Squash is a laboratory for personal development
What is the point of competing in squash? To achieve a ranking or lift a tropy? Or is there something else that our kids can develop through the athletic experience?
In the quiet of the holidays, between a recent National Tournament in Baltimore and this weekend’s Regional Championships at The T, I find myself thinking: what is the value of squash for a child’s development? Does it lie in seeking triumphs at the highest levels of competition? Or is there some value in the act of practicing, striving, competing – even failing – all by itself?
My take is that athletic triumphs are one of the beautiful elements of sport, but the character values that sports can develop are the most enduring.
I have come to think of the athletic experience as a kind of laboratory for personal development. Kids need a safe place where they can develop and grow healthy human characteristics. This human growth has to happen somewhere. It’s not enough for parents to say: “Now, be diligent; show some perseverance; don’t wilt when things get tough; repeat your efforts in a given area and you will build skill over time; be considerate of those around you; listen and be respectful of those teaching you; set a goal and reach toward that goal little by little, week after week, month after month.” None of these personality traits can be developed in a vacuum. There must be some concrete place, some tangible activity, some specific human community where a child can work them out, like a muscle. Where a child can be challenged to act in concrete healthy ways, be given a circumstance in which to play out that action and then judge from results whether they want to repeat that action or try another way.

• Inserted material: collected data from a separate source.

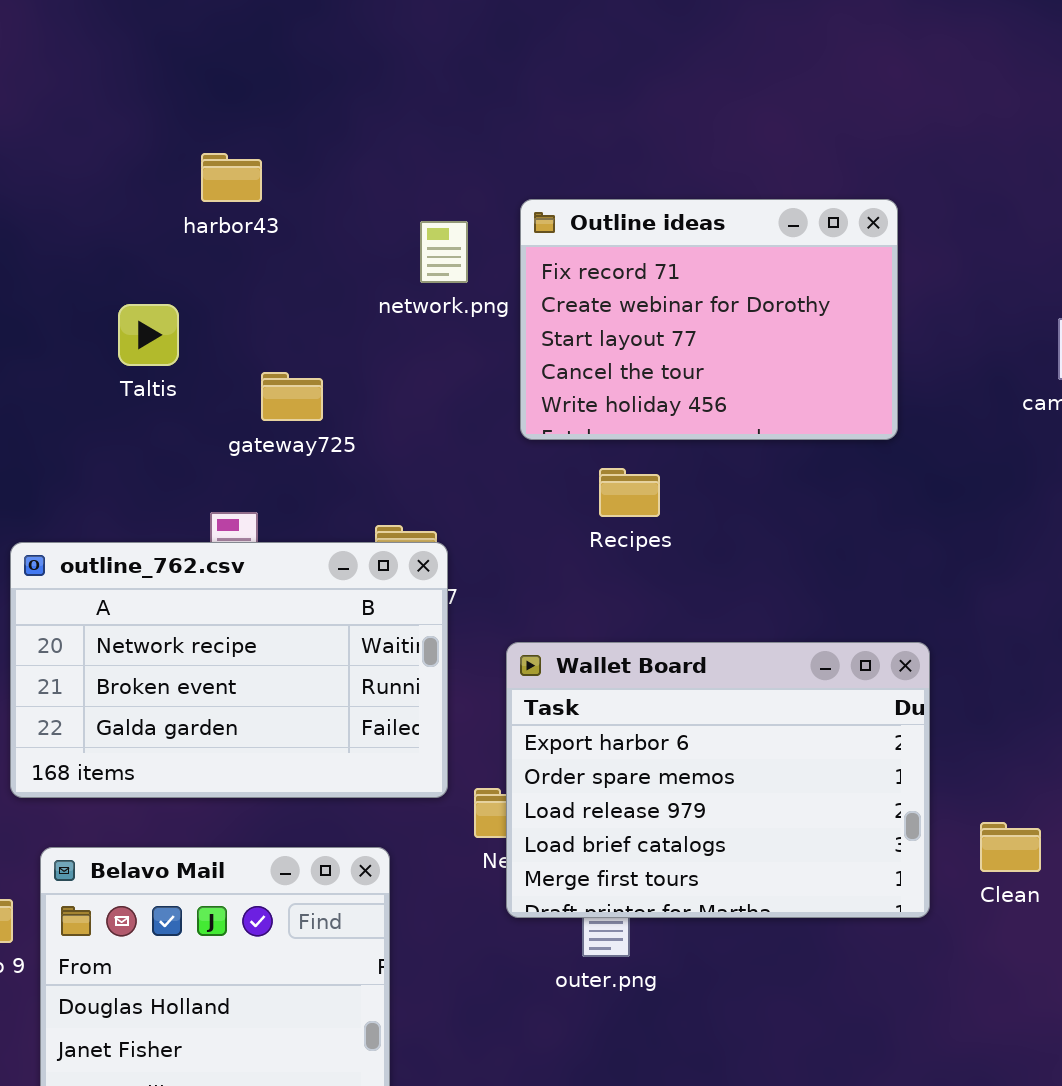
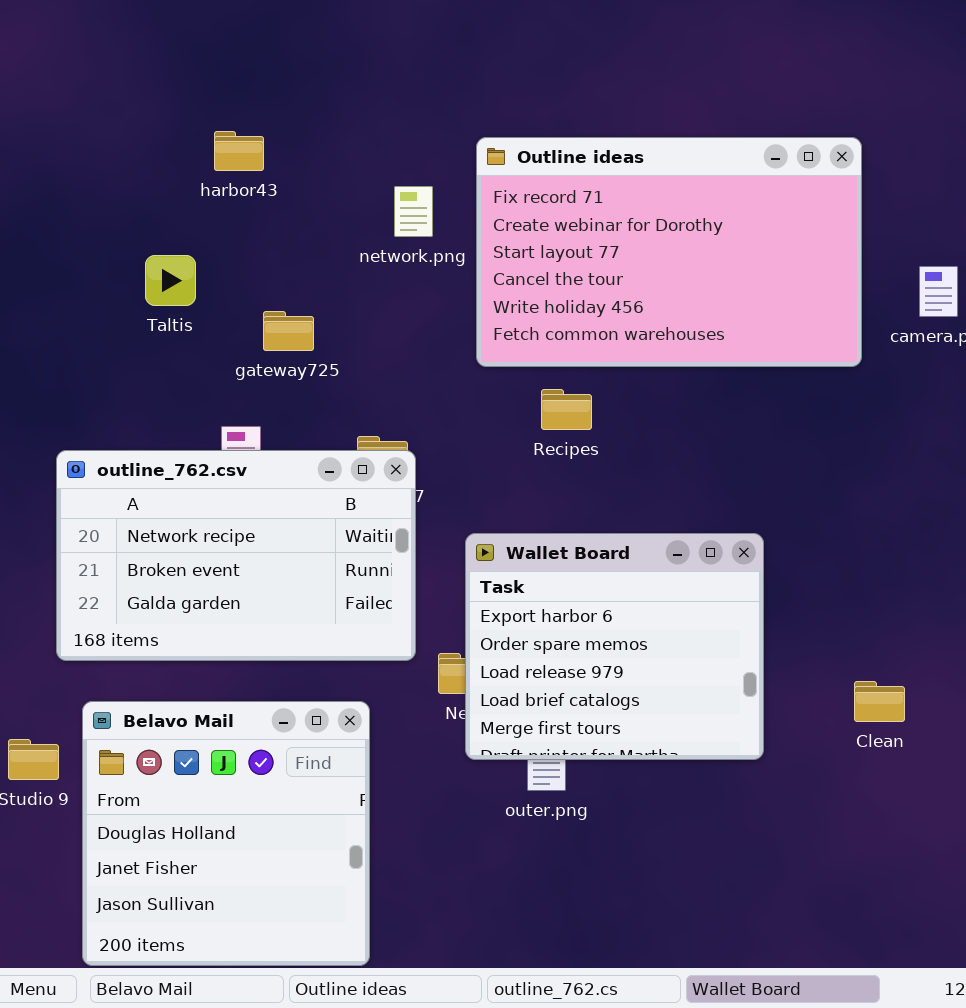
Outline ideas: [520,199,898,440] -> [476,137,862,367], resized
Wallet Board: [506,642,930,918] -> [465,533,764,760], resized

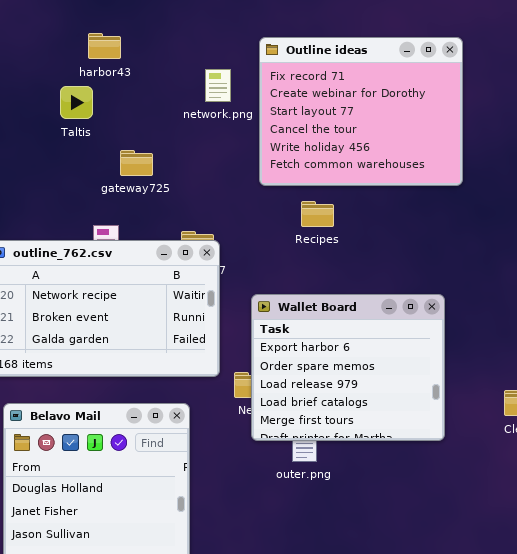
Outline ideas: [476,137,862,367] -> [259,37,463,186], resized
Taltis: [145,255,196,306] -> [60,86,93,119], moved

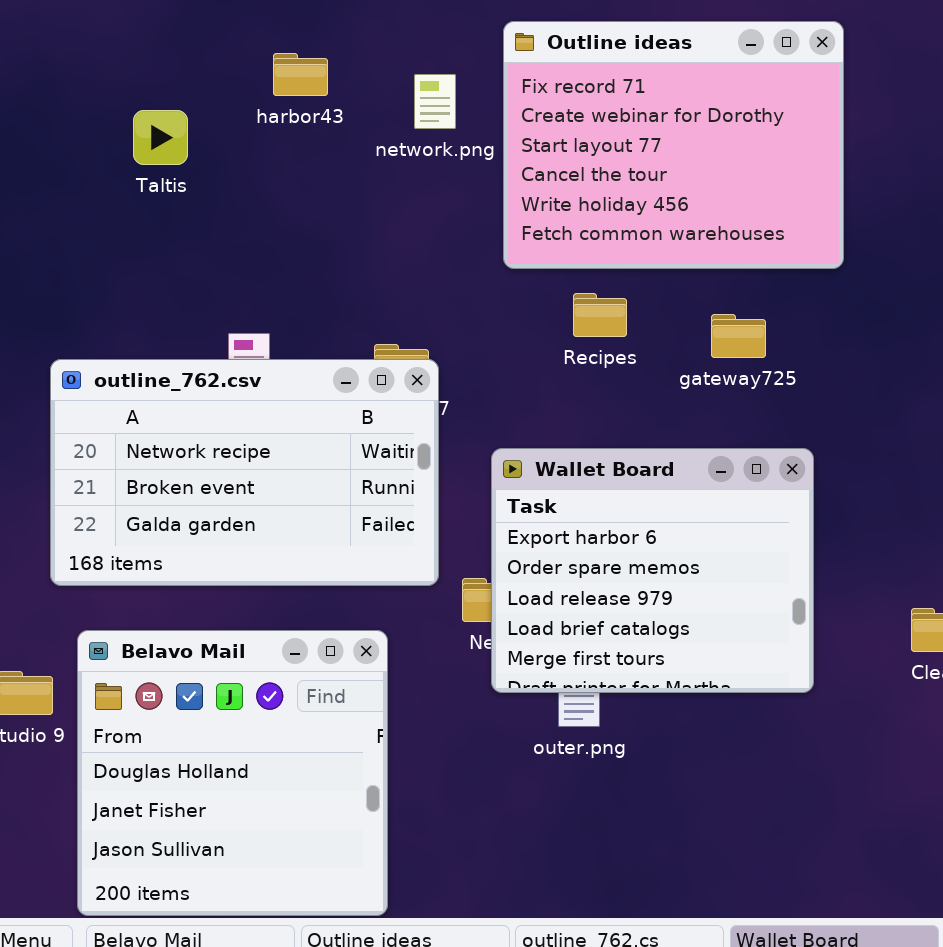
harbor43: [88,33,121,59] -> [273,53,328,96], moved
Taltis: [60,86,93,119] -> [133,110,188,165], moved
gateway725: [120,150,153,176] -> [711,314,766,358], moved

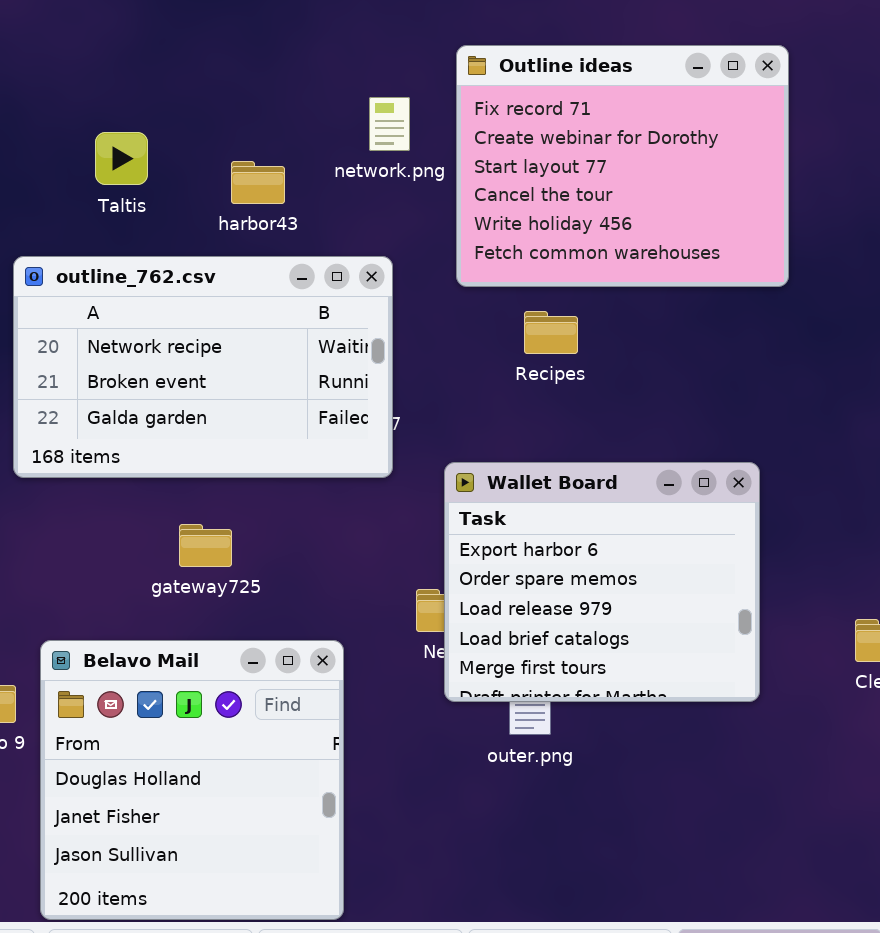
harbor43: [273,53,328,96] -> [231,161,285,204], moved
gateway725: [711,314,766,358] -> [179,524,232,567], moved
outline_762.csv: [50,359,439,586] -> [13,256,393,478], moved

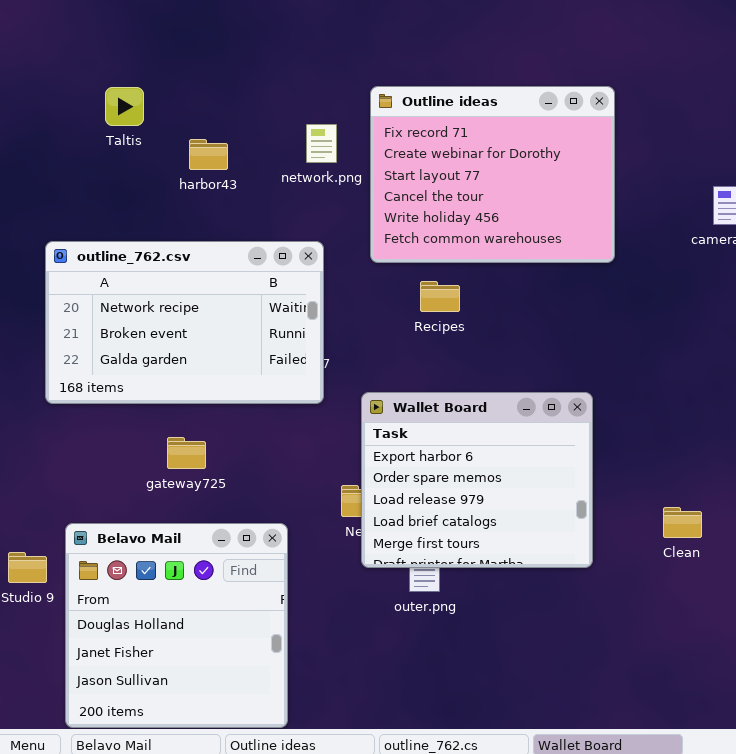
Taltis: [95,132,148,185] -> [105,87,144,126], moved
harbor43: [231,161,285,204] -> [189,139,228,170], moved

Squash at The T can provide precisely this: a concrete place, a set of circumstances and a specific community in which kids can learn and grow. In this sense, squash can form our kids into little scientists of the human spirit; and the athletic experience is a laboratory where they can learn for themselves what sets of behavior produce healthy, happy, desirable outcomes. Once they validate that hypothesis in practice, they can repeat and strengthen those actions until they become a stable trait in their character. This process becomes a very concrete and tangible path to developing healthy and strong personalities.
Kids and programs are naturally driven toward trophies and competitive achievements. Trophies are milestones that are good and beautiful and can crown a child’s unique athletic prowess and effort. But the work of human development through sport can happen for every child, no matter their ultimate results. This is the real and enduring beauty of sport.
A friend of mine – and a Canadian National Champion – once wrote that she wished that trophies were like fruit or flowers: that they would rot and wilt after a few weeks. That way we wouldn’t hold them up as permanent markers of our progress. The real marker that we should celebrate is the growth of our children’s character – their personal character and their place as members of The T athletic community. The best character traits become ingrained in our kids – regardless of wins or losses – just by virtue of practicing, competing, winning and losing. Things like grit; like courage and determination in the face of adversity; like patience and discipline in the task of skill development; like overcoming fear; like kindness and consideration toward teammates; like dedication to a long term vision when no one is looking; like developing a healthy perspective in the face of setbacks. When I think of the work The T has done over the past six years, the fact that we do this kind of work is what I am most proud of. This is the enduring work of a coach and educator.